Sejak tahun 2018, perang dagang antara Amerika Serikat dan Cina menjadi sorotan dunia. Ketegangan dimulai saat pemerintahan Donald Trump menaikkan tarif terhadap berbagai produk Cina, yang kemudian dibalas oleh Beijing dengan langkah serupa. Tujuan utamanya adalah untuk memperbaiki neraca perdagangan dan menekan dominasi teknologi Cina.
Namun, meskipun terlihat agresif dan penuh strategi, banyak pihak kini menilai bahwa perang dagang ini menghasilkan peluang yang justru hampa—baik secara ekonomi maupun geopolitik. Pertanyaannya: apakah strategi ini benar-benar berhasil?
Tarif Tinggi, Tapi Keuntungan Rendah
Awalnya, AS berharap tarif impor akan mendorong perusahaan untuk kembali memproduksi di dalam negeri dan menciptakan lapangan kerja. Di sisi lain, Cina menargetkan diversifikasi pasar agar tak bergantung pada ekspor ke AS.
Namun, kenyataannya tak semanis rencana. Banyak perusahaan justru memindahkan produksinya ke negara ketiga seperti Vietnam atau Meksiko, bukan kembali ke Amerika. Sementara itu, biaya produksi meningkat, harga barang naik, dan konsumen Amerika harus membayar lebih mahal.
Dengan kata lain, tarif tinggi tidak secara langsung memulihkan industri manufaktur dalam negeri seperti yang diharapkan.
Perdagangan Global dalam Ketidakpastian
Tak hanya berdampak pada dua raksasa ekonomi dunia, perang dagang ini juga memicu ketidakpastian global. Negara-negara berkembang yang sebelumnya mendapat manfaat dari perdagangan terbuka kini harus menyesuaikan kebijakan ekonomi mereka.
Investasi asing menurun, sementara rantai pasok global terganggu. Akibatnya, berbagai industri mengalami penurunan produktivitas dan keterlambatan distribusi barang.
Bahkan setelah bergantinya pemerintahan di AS, ketegangan dagang masih berlanjut, meskipun dalam bentuk yang lebih halus dan strategis.
Dominasi Teknologi: Masih Jadi Titik Panas
Di balik tarif dan angka perdagangan, isu dominasi teknologi menjadi inti utama konflik ini. AS khawatir dengan perkembangan cepat perusahaan teknologi Cina seperti Huawei dan TikTok. Larangan dan pembatasan diberlakukan untuk menjaga keamanan data dan dominasi pasar teknologi global.

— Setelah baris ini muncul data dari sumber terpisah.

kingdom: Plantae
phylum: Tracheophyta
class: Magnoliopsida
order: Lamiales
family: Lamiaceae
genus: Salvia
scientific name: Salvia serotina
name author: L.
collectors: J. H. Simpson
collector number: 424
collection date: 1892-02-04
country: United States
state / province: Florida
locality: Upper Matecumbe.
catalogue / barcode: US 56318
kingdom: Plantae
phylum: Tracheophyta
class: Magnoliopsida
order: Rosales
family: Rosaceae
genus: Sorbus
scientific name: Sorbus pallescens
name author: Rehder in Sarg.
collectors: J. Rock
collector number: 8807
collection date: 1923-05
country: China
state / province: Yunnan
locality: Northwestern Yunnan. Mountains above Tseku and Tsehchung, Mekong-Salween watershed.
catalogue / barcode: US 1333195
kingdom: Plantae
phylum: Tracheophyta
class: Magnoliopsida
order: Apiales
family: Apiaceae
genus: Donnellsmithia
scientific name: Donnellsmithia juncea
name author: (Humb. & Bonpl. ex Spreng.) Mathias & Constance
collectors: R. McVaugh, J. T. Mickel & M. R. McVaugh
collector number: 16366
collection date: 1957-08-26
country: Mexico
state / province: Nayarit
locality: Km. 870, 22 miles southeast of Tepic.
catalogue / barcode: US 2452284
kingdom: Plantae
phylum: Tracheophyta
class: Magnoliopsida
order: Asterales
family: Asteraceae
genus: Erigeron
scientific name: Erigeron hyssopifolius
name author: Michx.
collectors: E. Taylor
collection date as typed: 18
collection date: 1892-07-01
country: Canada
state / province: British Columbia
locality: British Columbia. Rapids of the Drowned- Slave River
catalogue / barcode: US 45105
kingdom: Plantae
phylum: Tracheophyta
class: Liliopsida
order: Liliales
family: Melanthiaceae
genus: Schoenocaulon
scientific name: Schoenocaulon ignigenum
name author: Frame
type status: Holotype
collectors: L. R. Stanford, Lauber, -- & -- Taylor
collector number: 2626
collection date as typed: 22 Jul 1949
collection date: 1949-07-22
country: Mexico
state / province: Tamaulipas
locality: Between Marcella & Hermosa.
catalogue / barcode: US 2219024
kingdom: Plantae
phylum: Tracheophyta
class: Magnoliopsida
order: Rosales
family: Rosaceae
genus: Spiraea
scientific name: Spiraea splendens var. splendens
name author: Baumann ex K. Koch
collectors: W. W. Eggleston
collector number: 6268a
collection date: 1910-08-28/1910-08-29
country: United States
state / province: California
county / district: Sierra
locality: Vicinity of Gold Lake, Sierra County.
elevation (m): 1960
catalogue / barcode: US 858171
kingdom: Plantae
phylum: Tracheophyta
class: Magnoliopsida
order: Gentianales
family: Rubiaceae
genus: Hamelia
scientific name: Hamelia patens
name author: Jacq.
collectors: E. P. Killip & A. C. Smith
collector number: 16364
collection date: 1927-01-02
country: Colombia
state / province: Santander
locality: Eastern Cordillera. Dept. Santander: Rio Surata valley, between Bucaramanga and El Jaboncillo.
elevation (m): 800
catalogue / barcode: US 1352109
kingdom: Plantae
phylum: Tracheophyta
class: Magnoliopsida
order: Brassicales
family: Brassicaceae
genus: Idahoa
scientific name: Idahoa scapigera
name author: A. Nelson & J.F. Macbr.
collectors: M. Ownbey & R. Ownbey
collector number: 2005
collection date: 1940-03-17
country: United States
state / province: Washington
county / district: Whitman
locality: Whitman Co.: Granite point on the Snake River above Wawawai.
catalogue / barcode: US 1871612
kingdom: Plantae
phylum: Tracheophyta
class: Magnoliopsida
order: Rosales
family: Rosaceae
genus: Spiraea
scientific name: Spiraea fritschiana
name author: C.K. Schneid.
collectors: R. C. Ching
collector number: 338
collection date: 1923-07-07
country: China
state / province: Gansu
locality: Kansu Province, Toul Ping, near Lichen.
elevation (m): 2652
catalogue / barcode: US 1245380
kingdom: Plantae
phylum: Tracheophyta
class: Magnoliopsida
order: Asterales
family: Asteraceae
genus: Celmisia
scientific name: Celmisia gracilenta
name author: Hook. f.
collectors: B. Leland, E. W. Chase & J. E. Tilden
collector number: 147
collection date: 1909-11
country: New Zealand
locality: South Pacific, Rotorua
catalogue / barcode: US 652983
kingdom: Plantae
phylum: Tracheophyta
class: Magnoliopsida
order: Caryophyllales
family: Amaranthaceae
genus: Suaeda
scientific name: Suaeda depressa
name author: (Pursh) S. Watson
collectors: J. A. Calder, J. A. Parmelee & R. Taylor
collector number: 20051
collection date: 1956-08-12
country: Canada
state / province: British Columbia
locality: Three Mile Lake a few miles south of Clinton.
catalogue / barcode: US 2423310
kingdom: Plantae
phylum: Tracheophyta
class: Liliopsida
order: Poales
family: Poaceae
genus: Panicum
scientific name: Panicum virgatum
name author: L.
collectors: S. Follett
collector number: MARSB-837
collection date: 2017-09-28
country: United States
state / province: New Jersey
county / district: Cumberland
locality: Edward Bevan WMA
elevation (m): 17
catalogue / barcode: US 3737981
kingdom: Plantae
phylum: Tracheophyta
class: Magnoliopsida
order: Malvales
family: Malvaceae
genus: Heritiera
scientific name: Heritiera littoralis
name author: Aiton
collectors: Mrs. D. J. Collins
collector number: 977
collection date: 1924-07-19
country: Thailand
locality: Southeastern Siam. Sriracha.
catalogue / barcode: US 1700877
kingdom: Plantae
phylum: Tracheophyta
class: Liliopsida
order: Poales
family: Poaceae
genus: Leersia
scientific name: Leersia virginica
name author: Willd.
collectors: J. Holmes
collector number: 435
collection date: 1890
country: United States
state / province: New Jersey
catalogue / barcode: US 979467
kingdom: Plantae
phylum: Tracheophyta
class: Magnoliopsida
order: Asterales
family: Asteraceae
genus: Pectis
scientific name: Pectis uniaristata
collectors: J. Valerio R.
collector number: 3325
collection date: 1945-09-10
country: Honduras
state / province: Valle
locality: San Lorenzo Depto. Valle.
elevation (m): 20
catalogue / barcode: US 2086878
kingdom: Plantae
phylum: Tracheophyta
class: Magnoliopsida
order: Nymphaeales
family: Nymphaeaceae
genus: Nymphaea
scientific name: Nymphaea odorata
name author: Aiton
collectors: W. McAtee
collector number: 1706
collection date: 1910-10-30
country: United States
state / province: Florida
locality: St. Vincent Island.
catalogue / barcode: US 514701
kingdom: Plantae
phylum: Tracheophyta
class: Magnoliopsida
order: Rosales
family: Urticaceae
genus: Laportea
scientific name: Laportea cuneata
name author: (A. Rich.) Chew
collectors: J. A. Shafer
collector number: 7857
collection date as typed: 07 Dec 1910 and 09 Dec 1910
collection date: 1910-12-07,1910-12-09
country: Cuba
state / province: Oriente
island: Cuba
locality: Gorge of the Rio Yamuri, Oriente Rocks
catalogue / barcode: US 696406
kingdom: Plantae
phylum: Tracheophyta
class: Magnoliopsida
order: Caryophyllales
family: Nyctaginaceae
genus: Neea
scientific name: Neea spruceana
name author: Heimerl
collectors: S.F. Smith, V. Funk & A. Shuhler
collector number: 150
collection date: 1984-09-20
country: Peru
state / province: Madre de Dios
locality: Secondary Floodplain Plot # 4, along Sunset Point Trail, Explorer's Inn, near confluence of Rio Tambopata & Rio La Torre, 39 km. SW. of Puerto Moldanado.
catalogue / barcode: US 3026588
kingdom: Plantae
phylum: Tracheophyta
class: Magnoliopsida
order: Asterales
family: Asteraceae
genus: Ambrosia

Namun demikian, langkah-langkah ini juga menghadapi tantangan. Cina mempercepat pengembangan teknologi mandiri dan memperluas aliansi strategis dengan negara-negara lain.
Artinya, bukannya menghambat, tekanan dari AS justru mendorong Cina menjadi lebih mandiri dan agresif dalam inovasi.
Kesimpulan: Banyak Strategi, Minim Solusi
Walau penuh manuver politik dan ekonomi, perang dagang AS-Cina belum menunjukkan hasil yang sepadan dengan dampak globalnya. Industri dalam negeri AS belum pulih secara signifikan, sementara hubungan dagang internasional menjadi lebih tegang.
Sebaliknya, Cina tampak semakin tangguh dalam menghadapi tekanan. Maka, peluang dari perang dagang ini—baik bagi AS maupun dunia—bisa dikatakan masih hampa, jika tidak dikelola dengan pendekatan kolaboratif di masa depan.